I went to hear a classical pianist last week – my first live classical music in many, many years. 

The concert reminded me that music, like words, can create meaning that goes far beyond what the writer intended.

I grew up in a home where classical music played every day, but my parents also encouraged me to find my own musical passions, which didn’t include much classical. 

Still, when I hear classical today, I can identify the melody and composer at least half the time. 

I was evidently paying attention back then, but there is more to it. My recall of the music has much to do with the images I formed of the composers: snippets of who they were as people and the times in which they lived; together with scraps of information from the single music theory class I took as a teen.

So I wasn’t surprised that I could appreciate the differences between Beethoven and Liszt and Mendelssohn. When the pianist began his final piece, Chopin’s Sonata No. 2 in B flat minor, Op. 35, I followed the first and second movements with the same familiarity I’d felt all evening. 

But when he got to the third movement I was dumbstruck. He was no longer playing Chopin. He’d switched to The Doom Song – the tune they played when Bugs Bunny, Sylvester or another of the Looney Tunes characters was in BIG trouble!
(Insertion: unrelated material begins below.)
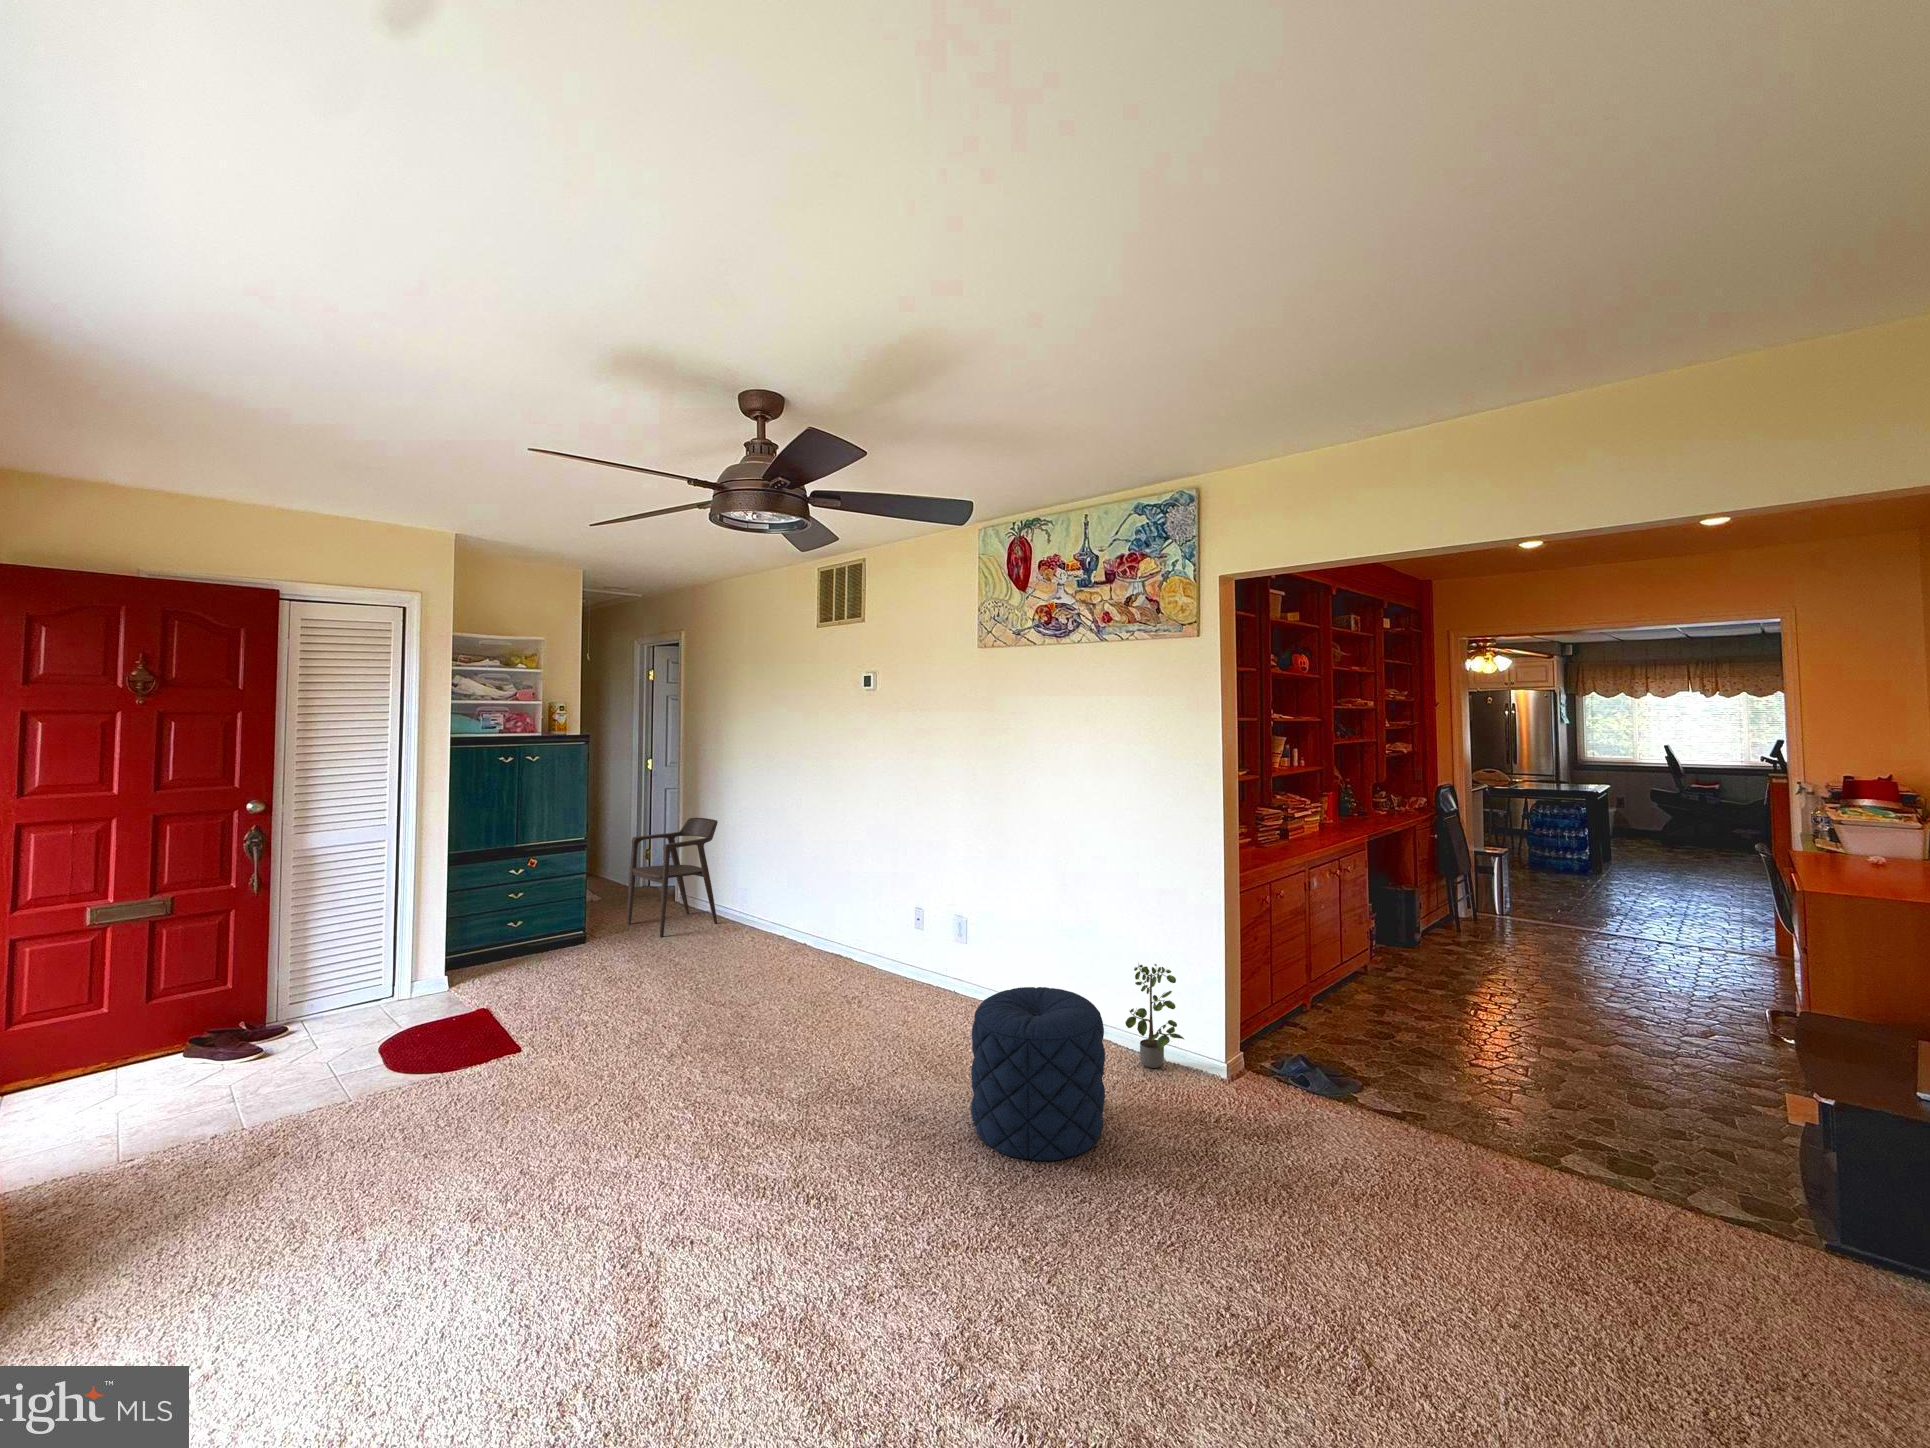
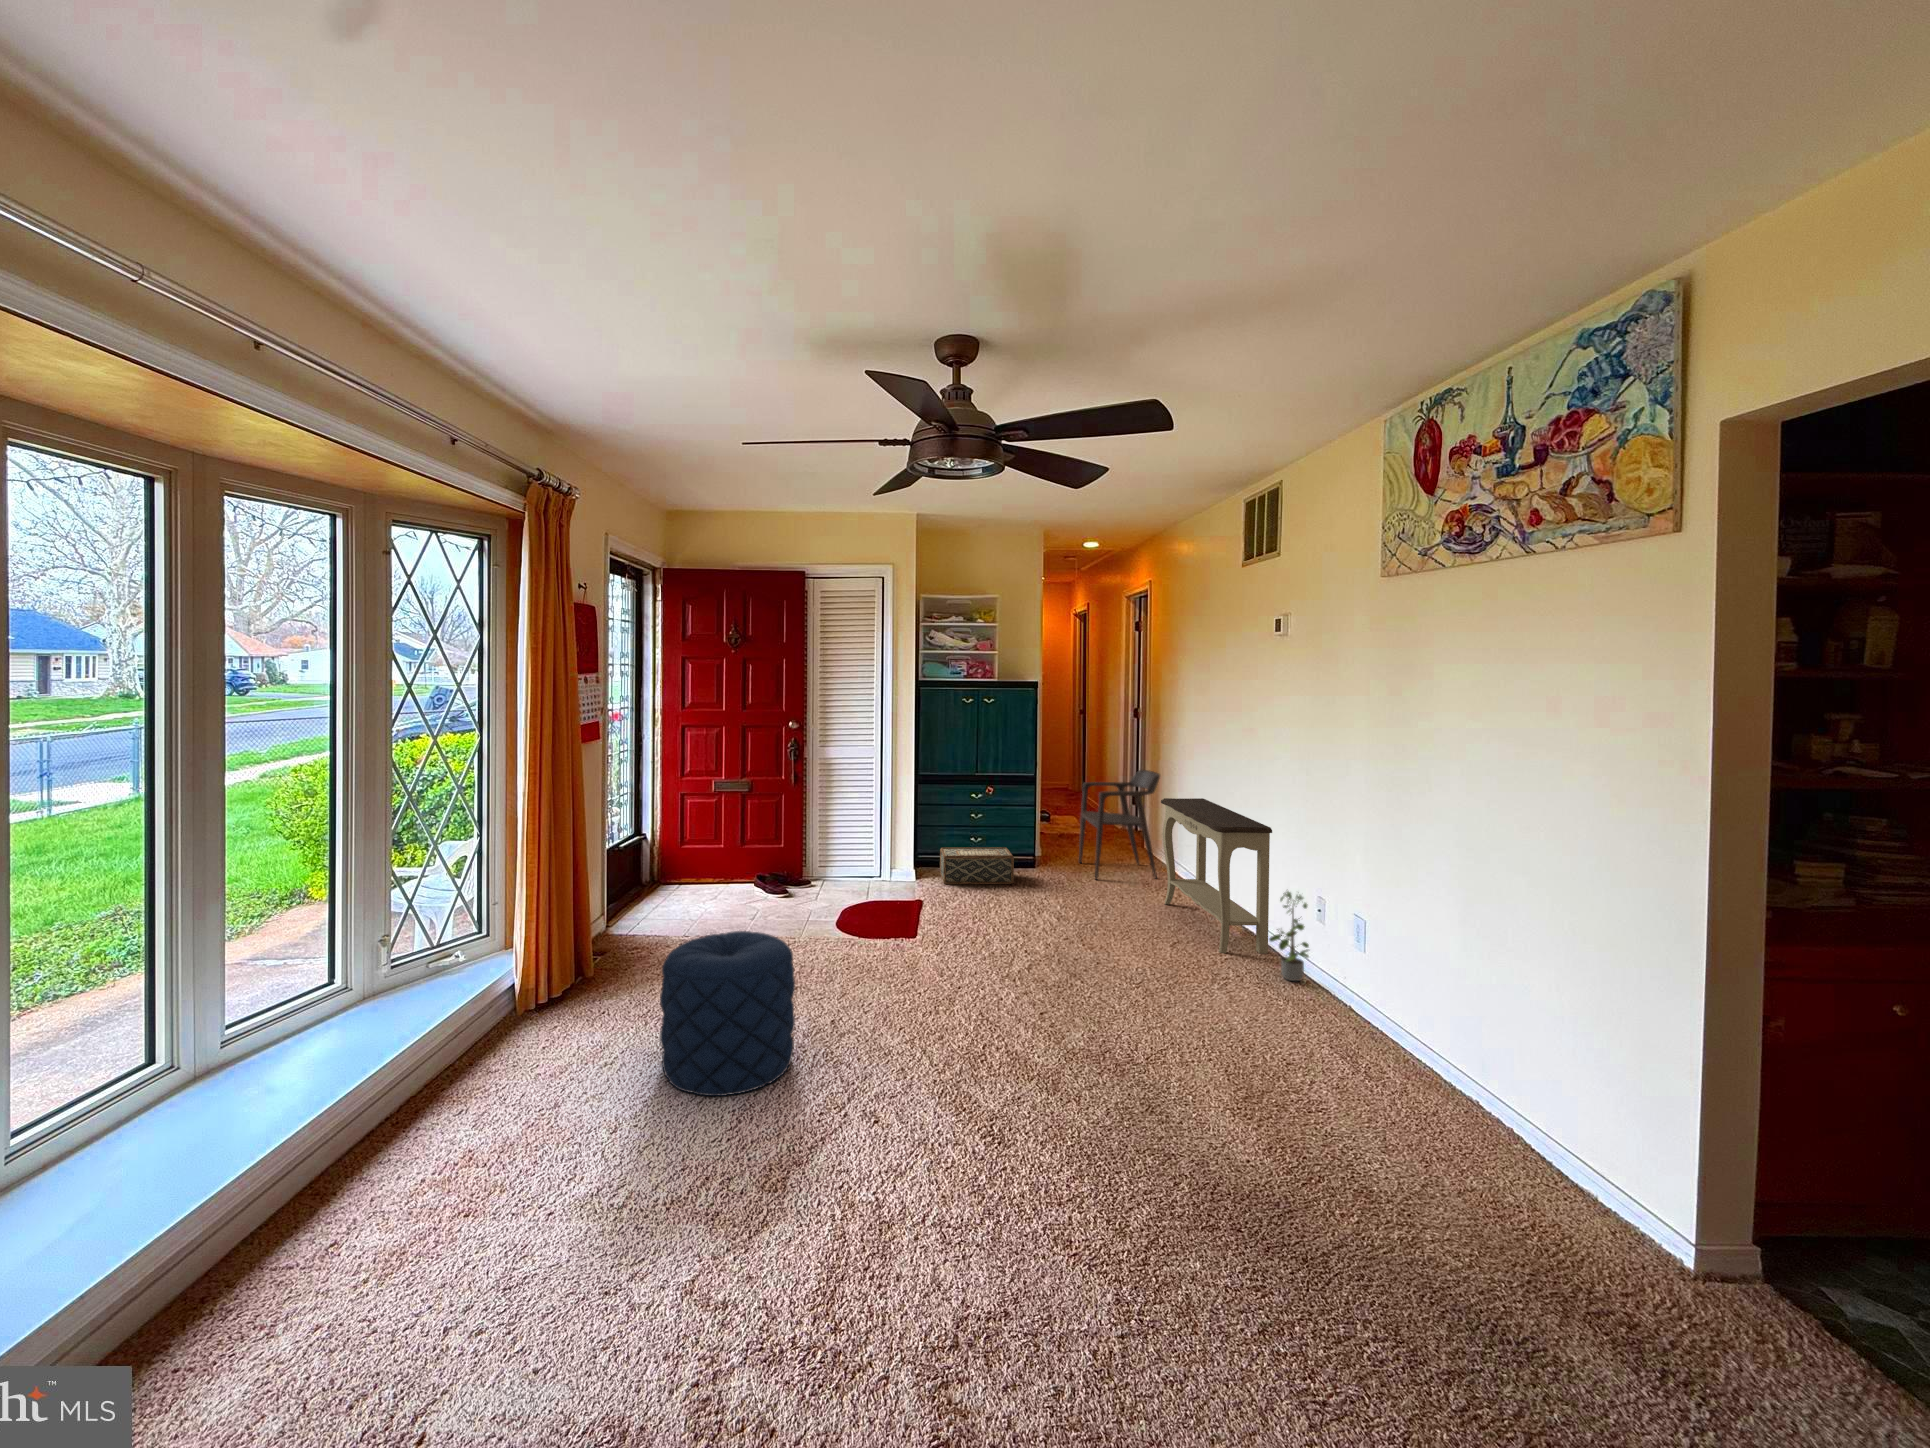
console table: none [742,838,867,975] -> present [1161,798,1272,954]
woven basket: none [474,922,578,980] -> present [940,847,1014,884]
potted plant: present [1125,964,1184,1068] -> present [1269,891,1309,981]
pouf: present [971,987,1105,1161] -> present [660,931,795,1096]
It was probably just a second before I realized that the pianist had not abandoned Chopin; that he was indeed playing the famous Funeral March. But for that brief time, I’d forgotten that the melody was of classical origin.

Did I forget? While I was hearing The Doom Song, my image of the composer was crystal clear: a guy on the back lot of the Warner Brothers Studio, hunched over the piano with a cigarette dangling from his lips and a single bulb above his head. The producer had told him to write something to use when the end was (almost) certain. My composer worked hard to get it right.

The Funeral March says, “the end is here” as clear as any sentence ever written. But it also reminds us that, no matter how clear the message we can’t control what our listeners hear.

My momentary lapse was of zero consequence. Are there consequences if your audience brings a fundamental misconception to your message? What are you doing to make sure they get it right?